• _Task directions_: Read through the listing and copy every line that contains the word "block".

• _Supplied entries_:

---

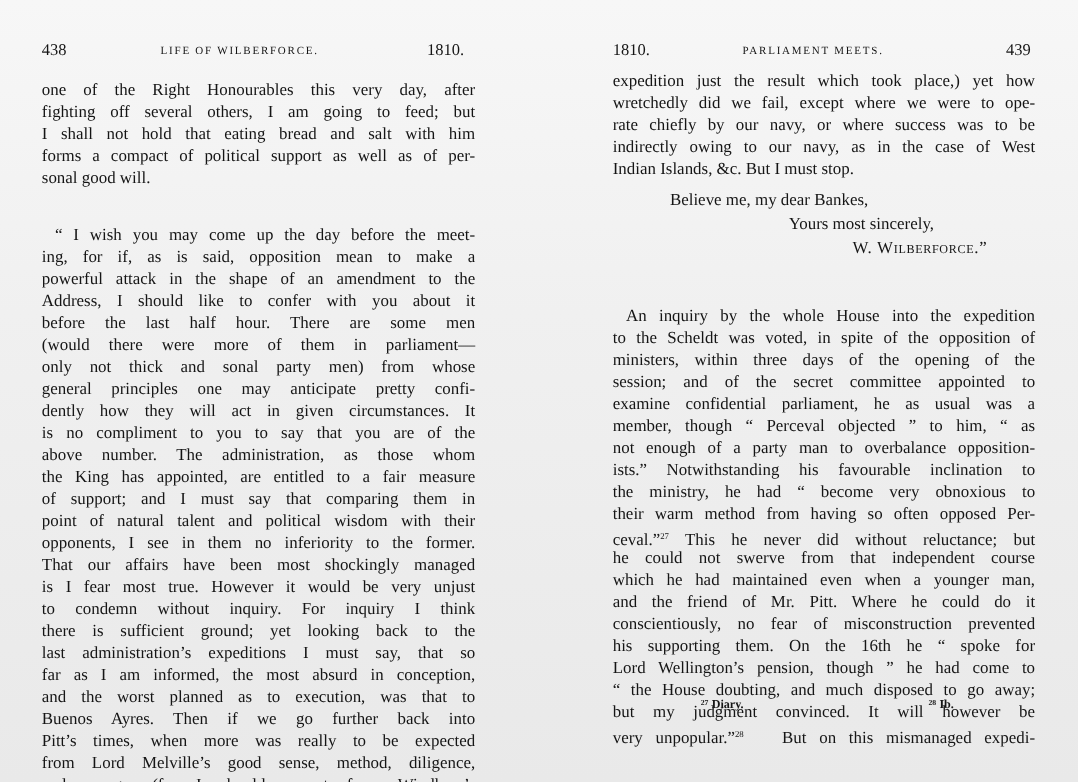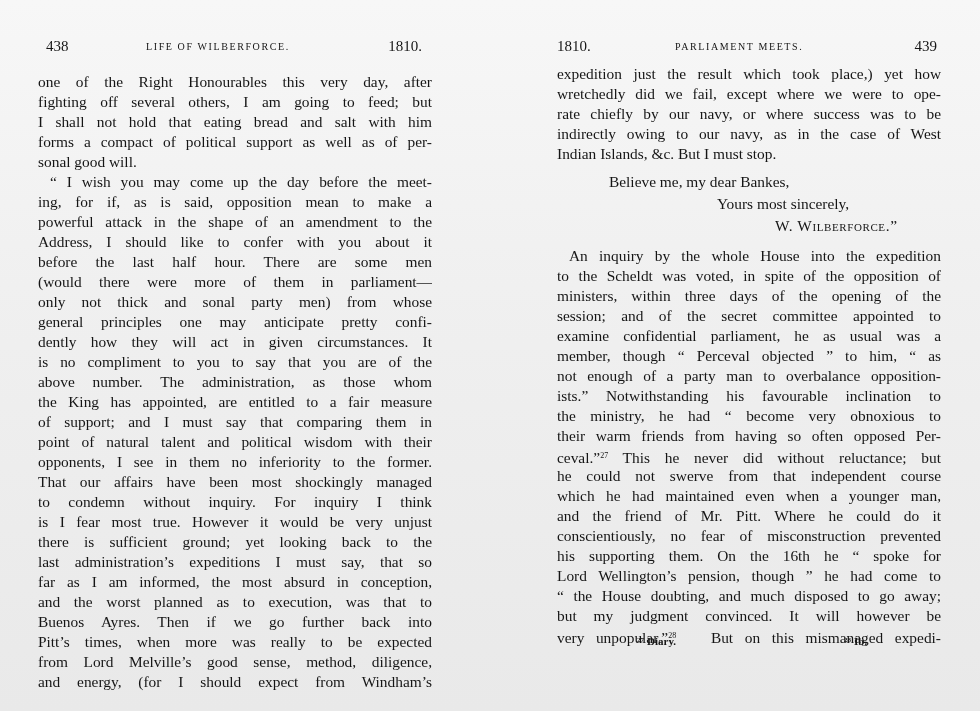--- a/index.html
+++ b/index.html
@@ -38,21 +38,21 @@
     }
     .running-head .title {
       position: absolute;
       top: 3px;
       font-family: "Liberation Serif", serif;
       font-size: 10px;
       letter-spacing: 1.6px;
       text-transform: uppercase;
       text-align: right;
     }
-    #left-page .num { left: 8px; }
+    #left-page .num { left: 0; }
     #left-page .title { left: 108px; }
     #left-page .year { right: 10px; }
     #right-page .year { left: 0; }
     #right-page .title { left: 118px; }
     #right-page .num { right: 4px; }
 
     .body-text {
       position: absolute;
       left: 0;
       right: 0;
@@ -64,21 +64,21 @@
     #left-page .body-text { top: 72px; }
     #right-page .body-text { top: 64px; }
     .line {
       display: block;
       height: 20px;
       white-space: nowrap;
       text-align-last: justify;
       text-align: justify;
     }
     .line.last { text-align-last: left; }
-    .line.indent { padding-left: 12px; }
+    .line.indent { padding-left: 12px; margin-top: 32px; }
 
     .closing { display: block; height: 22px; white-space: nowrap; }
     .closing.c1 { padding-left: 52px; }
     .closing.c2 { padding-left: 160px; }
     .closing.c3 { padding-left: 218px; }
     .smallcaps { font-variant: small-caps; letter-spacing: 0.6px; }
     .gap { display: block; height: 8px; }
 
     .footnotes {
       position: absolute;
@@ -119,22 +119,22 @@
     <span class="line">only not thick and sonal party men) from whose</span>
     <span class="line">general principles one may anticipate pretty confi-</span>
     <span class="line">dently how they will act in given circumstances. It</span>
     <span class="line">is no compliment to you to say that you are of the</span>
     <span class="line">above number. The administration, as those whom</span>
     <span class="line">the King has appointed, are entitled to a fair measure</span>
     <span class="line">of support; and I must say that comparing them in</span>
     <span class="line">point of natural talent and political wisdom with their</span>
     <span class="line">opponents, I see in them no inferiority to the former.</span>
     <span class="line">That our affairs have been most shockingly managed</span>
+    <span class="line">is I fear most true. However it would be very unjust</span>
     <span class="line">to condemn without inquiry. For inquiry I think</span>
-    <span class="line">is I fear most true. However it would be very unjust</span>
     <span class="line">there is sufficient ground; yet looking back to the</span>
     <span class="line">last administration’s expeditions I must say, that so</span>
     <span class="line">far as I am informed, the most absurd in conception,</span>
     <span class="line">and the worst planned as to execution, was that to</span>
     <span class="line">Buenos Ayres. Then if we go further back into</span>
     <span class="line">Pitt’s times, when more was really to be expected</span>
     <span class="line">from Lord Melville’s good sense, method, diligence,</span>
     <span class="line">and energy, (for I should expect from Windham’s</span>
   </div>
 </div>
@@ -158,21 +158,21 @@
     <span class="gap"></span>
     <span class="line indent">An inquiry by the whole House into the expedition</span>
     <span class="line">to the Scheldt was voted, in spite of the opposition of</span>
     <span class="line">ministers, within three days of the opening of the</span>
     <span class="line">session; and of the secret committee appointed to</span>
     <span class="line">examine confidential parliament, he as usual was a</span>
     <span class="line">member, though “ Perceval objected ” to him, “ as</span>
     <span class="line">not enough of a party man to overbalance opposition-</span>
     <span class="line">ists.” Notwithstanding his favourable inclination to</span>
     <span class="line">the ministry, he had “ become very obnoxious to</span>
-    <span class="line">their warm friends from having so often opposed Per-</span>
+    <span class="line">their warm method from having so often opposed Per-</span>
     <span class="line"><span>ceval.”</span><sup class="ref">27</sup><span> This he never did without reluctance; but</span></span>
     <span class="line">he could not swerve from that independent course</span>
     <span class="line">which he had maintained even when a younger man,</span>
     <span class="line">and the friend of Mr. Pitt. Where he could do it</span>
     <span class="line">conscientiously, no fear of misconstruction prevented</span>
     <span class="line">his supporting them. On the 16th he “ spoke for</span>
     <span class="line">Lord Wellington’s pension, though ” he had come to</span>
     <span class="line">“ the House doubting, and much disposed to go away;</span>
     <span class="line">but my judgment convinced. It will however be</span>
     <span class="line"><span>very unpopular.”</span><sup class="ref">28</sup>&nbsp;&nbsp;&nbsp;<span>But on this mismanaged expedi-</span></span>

---

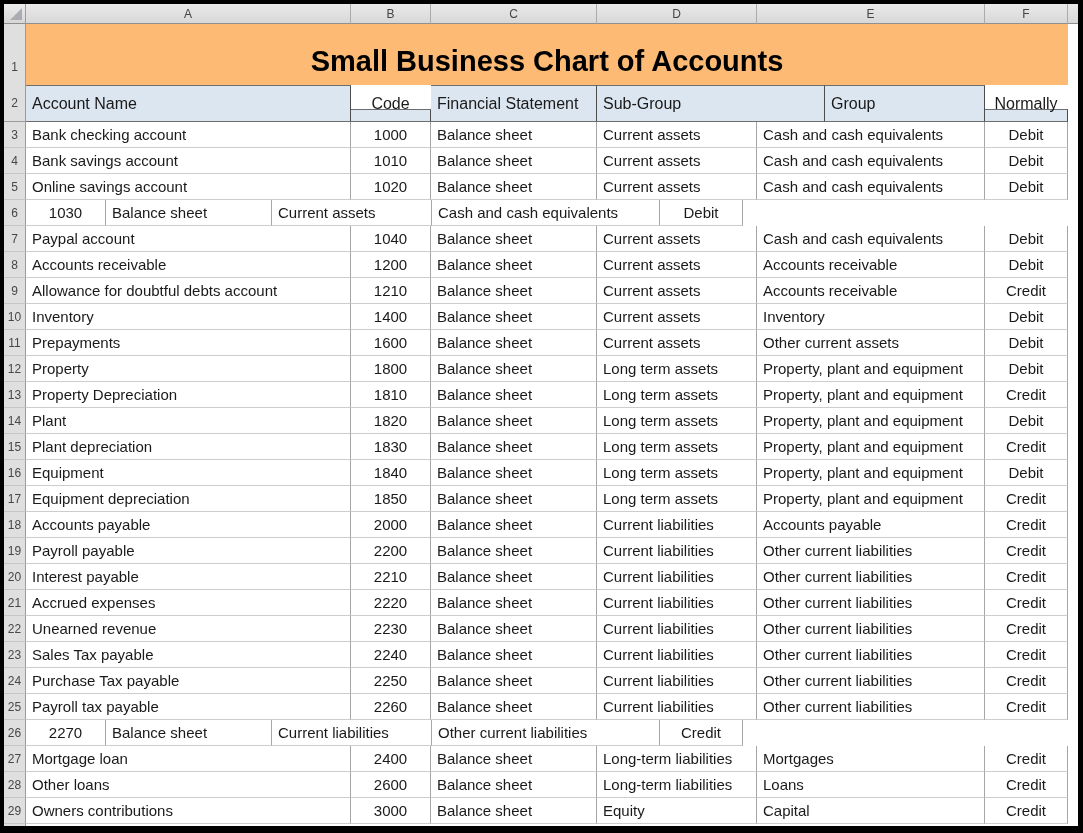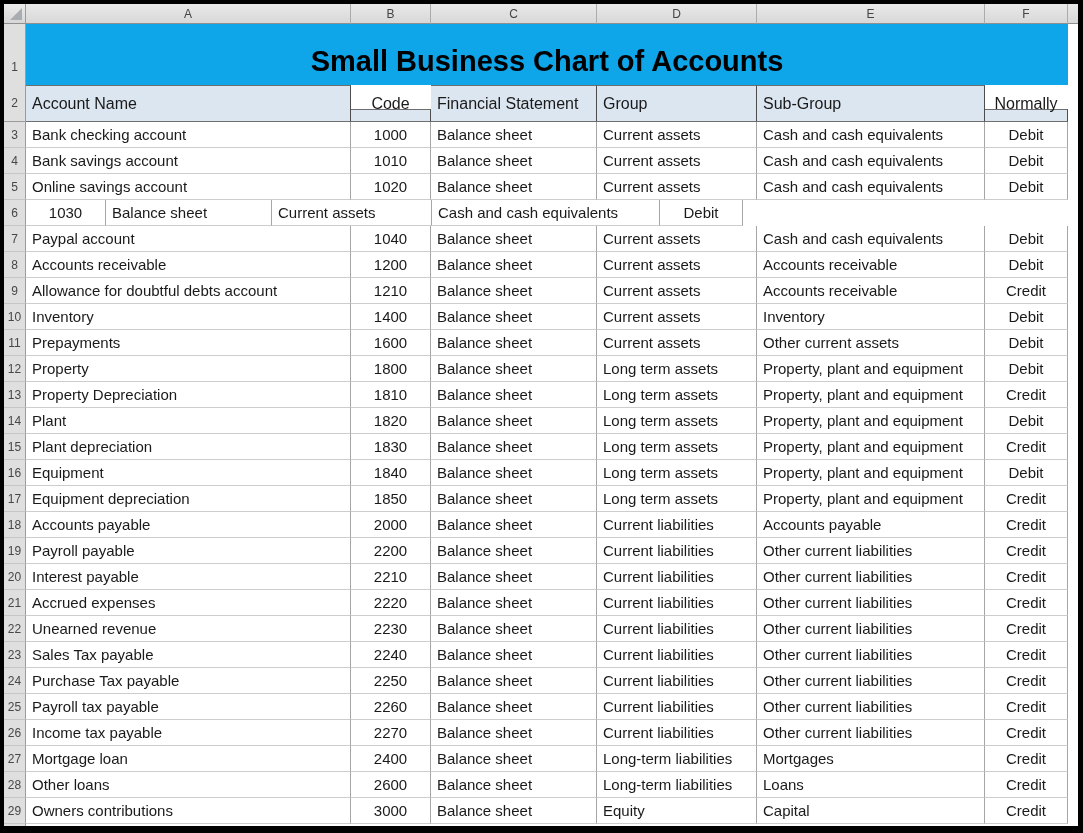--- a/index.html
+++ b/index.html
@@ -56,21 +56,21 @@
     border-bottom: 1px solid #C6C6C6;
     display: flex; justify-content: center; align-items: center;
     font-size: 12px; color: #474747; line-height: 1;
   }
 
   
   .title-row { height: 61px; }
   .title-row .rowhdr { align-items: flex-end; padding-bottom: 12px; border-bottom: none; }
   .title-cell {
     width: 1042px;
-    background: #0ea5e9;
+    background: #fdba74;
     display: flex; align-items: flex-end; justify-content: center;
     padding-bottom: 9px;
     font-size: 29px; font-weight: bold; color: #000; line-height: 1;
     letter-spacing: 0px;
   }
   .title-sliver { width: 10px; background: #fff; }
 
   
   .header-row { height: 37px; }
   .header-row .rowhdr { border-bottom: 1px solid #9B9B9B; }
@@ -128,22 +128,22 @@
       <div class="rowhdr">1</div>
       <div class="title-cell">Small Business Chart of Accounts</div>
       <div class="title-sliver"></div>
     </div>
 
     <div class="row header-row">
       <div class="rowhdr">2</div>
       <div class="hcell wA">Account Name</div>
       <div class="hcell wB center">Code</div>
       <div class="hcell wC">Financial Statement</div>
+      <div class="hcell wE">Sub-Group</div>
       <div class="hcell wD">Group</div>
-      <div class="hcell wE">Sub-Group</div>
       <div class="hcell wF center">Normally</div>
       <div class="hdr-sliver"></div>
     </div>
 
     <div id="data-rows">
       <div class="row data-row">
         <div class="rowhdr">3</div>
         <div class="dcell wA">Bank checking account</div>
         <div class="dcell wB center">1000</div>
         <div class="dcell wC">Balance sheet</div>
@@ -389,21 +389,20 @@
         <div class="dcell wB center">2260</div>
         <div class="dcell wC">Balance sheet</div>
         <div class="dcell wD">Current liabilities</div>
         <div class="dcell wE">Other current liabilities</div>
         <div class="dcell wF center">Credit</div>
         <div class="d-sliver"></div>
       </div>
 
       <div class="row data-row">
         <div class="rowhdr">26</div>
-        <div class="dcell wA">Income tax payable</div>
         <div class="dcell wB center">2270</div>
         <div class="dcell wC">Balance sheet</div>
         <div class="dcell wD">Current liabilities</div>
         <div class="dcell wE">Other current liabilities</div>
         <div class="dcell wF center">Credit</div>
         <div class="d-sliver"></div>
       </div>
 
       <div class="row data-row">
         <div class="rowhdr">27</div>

---

• _Result of the task_:
       display: block;
     .closing { display: block; height: 22px; white-space: nowrap; }
     .gap { display: block; height: 8px; }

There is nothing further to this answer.